## REQUIREMENT 1
In the passage on connected TV advertising, which report noted the rapid growth of smart TV penetration in Indian households?
## REQUIREMENT 2
List every news channel the passage on connected TV advertising names.

## EXTRACT PROVIDED
>>>>>
Connected TV advertising on news channels is, without exaggeration, the most significant structural shift in the television advertising market right now. CTV — Connected TV — refers to television sets connected to the internet, either through smart TV platforms or through streaming devices, which allows viewers to watch news channel content through apps and OTT platforms rather than traditional cable or DTH distribution. The FICCI-EY Media Report has noted the rapid growth of smart TV penetration in Indian households, and industry projections suggest CTV advertising is growing at a CAGR that makes it one of the fastest-expanding segments in the entire advertising market.

For news channel advertising specifically, CTV and OTT create a genuinely new set of possibilities. Most major news channels — Aaj Tak, NDTV, Times Now, Republic TV — have significant digital viewership through their own apps and through aggregator platforms, which means advertisers can now reach news channel audiences with the targeting precision of digital advertising layered on top of the brand-building power of television. A campaign can be structured so that the same viewer who sees a brand's FCT spot on the linear broadcast also encounters a pre-roll ad on the channel's OTT stream, creating a frequency effect that was previously impossible to engineer across the TV-digital divide. DTH advertising through addressable set-top boxes is a related development, allowing advertisers to target specific household profiles rather than buying broad channel audiences.
<<<<<
## SUPPLIED DATA
>>>>>
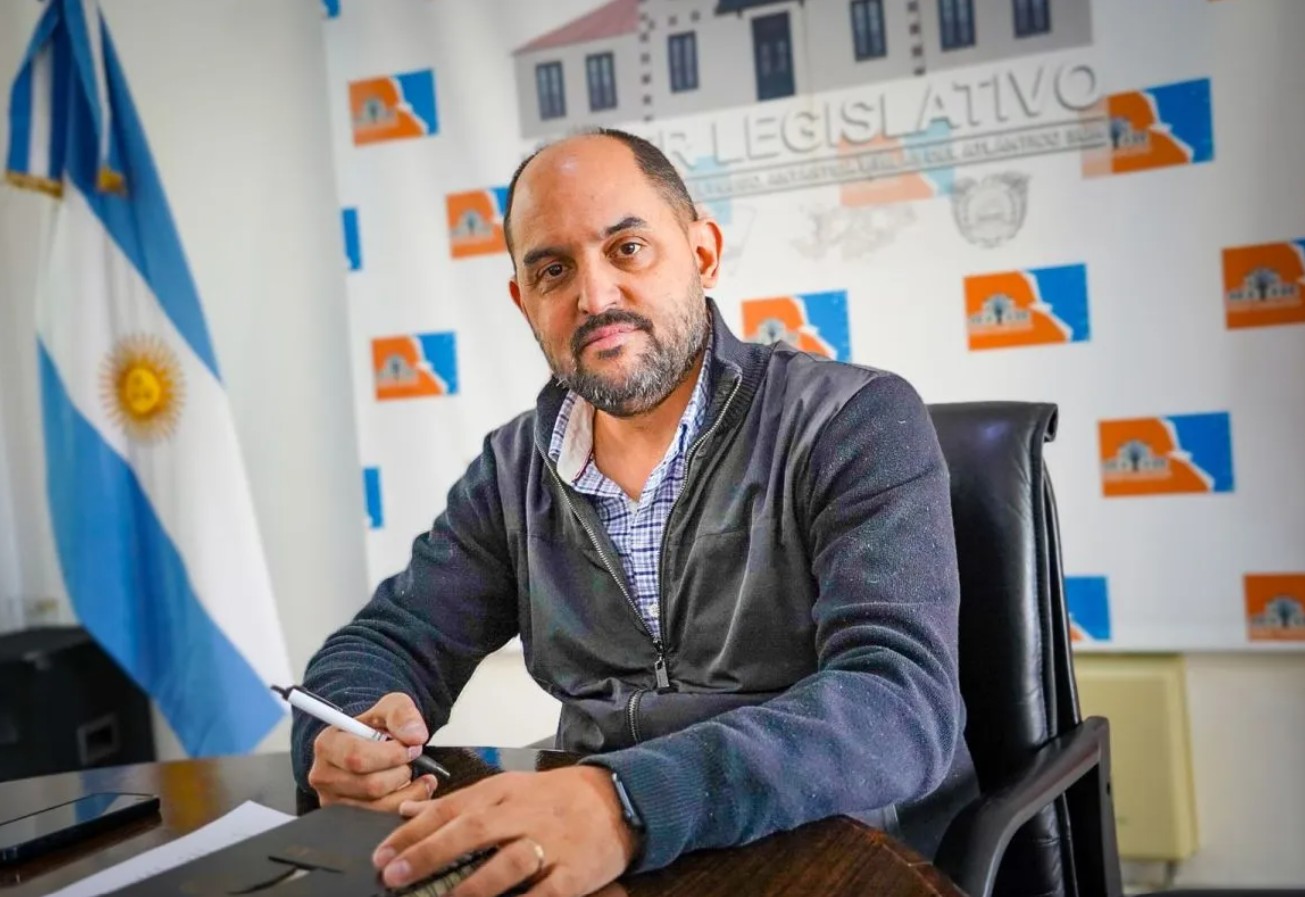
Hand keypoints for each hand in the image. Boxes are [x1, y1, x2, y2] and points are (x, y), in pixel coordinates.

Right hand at [307, 692, 437, 810]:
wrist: (372, 743)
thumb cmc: (377, 726)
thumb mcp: (392, 706)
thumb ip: (403, 714)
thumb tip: (415, 736)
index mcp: (327, 744)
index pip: (358, 758)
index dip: (392, 755)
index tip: (411, 747)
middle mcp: (323, 776)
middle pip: (371, 786)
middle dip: (401, 772)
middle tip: (410, 759)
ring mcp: (333, 801)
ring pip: (379, 807)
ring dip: (406, 790)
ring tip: (412, 773)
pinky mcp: (347, 818)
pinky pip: (382, 820)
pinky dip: (406, 804)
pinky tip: (413, 789)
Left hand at [372, 766, 639, 895]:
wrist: (618, 799)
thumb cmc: (555, 798)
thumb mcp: (508, 787)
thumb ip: (460, 802)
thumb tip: (407, 812)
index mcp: (503, 792)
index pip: (452, 808)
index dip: (414, 832)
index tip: (382, 854)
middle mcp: (523, 813)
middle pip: (473, 830)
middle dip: (430, 853)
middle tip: (395, 874)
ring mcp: (550, 843)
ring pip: (507, 862)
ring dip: (472, 885)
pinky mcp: (574, 872)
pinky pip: (546, 893)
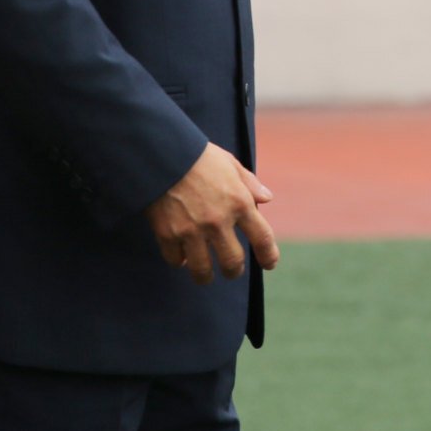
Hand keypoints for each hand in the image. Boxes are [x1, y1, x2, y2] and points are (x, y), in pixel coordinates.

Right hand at [145, 143, 279, 285]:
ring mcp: (192, 230)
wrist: (161, 154)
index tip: (269, 264)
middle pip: (232, 261)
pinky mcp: (167, 234)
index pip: (262, 237)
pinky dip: (178, 260)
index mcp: (239, 202)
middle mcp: (218, 221)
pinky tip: (180, 257)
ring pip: (202, 269)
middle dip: (234, 271)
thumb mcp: (230, 163)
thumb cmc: (198, 156)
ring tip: (204, 276)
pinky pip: (175, 259)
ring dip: (205, 276)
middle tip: (231, 272)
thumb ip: (250, 184)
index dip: (268, 255)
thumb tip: (267, 199)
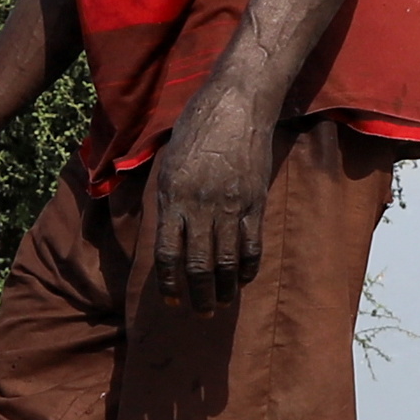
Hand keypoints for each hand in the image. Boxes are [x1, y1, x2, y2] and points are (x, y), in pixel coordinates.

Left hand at [144, 91, 272, 303]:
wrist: (236, 104)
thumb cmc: (196, 129)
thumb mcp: (169, 162)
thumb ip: (167, 200)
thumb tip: (165, 235)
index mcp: (173, 197)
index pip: (168, 252)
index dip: (169, 282)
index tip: (171, 302)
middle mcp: (201, 205)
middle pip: (198, 264)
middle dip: (198, 295)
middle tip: (200, 315)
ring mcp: (231, 205)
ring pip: (226, 260)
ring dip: (223, 289)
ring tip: (220, 305)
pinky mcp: (255, 201)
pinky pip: (252, 244)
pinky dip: (247, 267)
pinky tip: (242, 280)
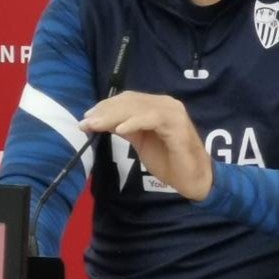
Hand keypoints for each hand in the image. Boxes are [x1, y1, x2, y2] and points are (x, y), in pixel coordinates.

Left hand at [77, 91, 212, 200]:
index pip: (127, 100)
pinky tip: (120, 129)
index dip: (106, 106)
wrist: (193, 178)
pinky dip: (135, 122)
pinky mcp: (177, 126)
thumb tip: (100, 120)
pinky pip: (152, 119)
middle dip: (105, 111)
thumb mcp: (141, 141)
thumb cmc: (169, 161)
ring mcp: (173, 113)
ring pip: (138, 108)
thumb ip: (125, 127)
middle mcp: (165, 104)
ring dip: (114, 116)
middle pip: (130, 101)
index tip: (86, 117)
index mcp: (157, 106)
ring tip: (95, 125)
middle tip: (85, 122)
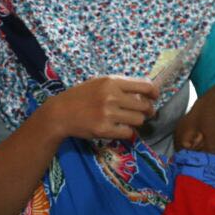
<<<<<
## WRITTEN SOLUTION 1
The FICCI-EY Media Report

## WRITTEN SOLUTION 2
Aaj Tak, NDTV, Times Now, Republic TV